1. John Kay has an illuminating essay identifying a common pattern in many financial and economic problems and linking them (loosely) to the structure of one simple, if diabolical, auction-type game:
The game theorist Martin Shubik invented an unpleasant economists’ party game called the dollar bill auction. The players agree to auction a dollar bill with one-cent increments to the bids. As usual, the dollar goes to the highest bidder. The twist is that both the highest bidder and the second-highest bidder must pay.Kay goes on to describe how the structure of this game -- drawing participants to keep wagering a little more so as to avoid a greater loss bears a striking similarity to the recent "solution" agreed to for Greece (" It is plainly better to write down Greece’s debt, even to agree a permanent underwriting of the Greek economy, than to risk the breakdown of European economic integration.")
You might start with a low bid – but offers will quickly rise towards a dollar. Soon the highest bid will be 99 cents with the underbidder at 98 cents. At that point, it pays the underbidder to offer a dollar. He will not now gain from the transaction, but that outcome is better than the loss of 98 cents. And now there is a sting in the tail. There is no reason why the bidding should stop at a dollar. The new underbidder stands to lose 99 cents. But if a bid of $1.01 is successful, he can reduce his loss to a single cent.
The underbidder always comes back.

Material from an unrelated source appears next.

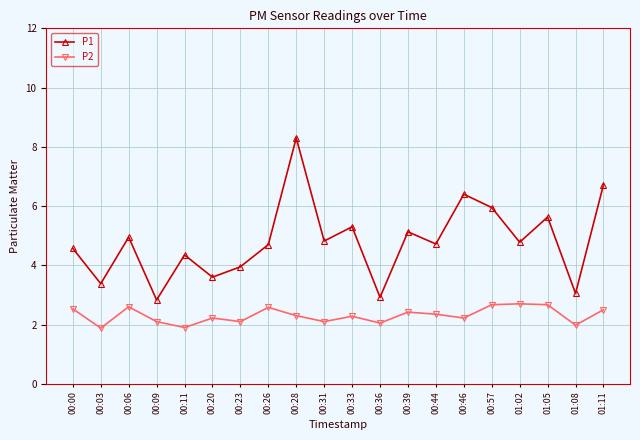

Rank the series at 00:44 from highest to lowest value.

P1, P2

So the auction can continue until the resources of the players are exhausted. The game must end, but never well. There are reports that over $200 has been paid for a dollar in Shubik’s game.
2. Money is a fascinating thing, clearly essential to the functioning of modern economic systems, but also often stirring up instability. Banks have historically played a special and priviledged role in the creation of money by having the legal right to take in deposits and lend out against them, with only a fraction kept in reserve. This effectively multiplies the amount of money flowing in an economy and makes it possible for many more beneficial (and non-beneficial) activities to be undertaken than would otherwise be the case. This lending is also a source of instability through bank runs -- the sudden and often cascading withdraw of funds from the economy as depositors rush to get their cash back out for whatever reason, real or imagined. For this very reason, the priviledge banks have to take in deposits and loan against them comes along also with strict regulation (capital requirements, etc.).
By way of Economist's View, I came across this very important essay by Morgan Ricks in the Harvard Business Law Review (not something I would ever be likely to peruse at random, I can tell you). Ricks points out that the so-called "shadow banking" system which has arisen in the past two decades has come to play a "money creation" role much like traditional banks, yet is not generally subject to the same regulations. In essence, an entire industry associated with the term "money markets" now takes in money (which can be taken out on demand almost instantaneously) and invests this money in longer-term speculative projects. He estimates that this shadow banking system now accounts for more than half the money creation in the US.
Of course, it was just this banking system outside of the banking system that was at the core of the financial crisis. Ricks makes a powerful argument it seems to me that the regulations originally devised for banks should be applied to any firm which plays a money creation role, regardless of what they might be called. (Warning: the paper uses some fairly dense banking jargon at times.)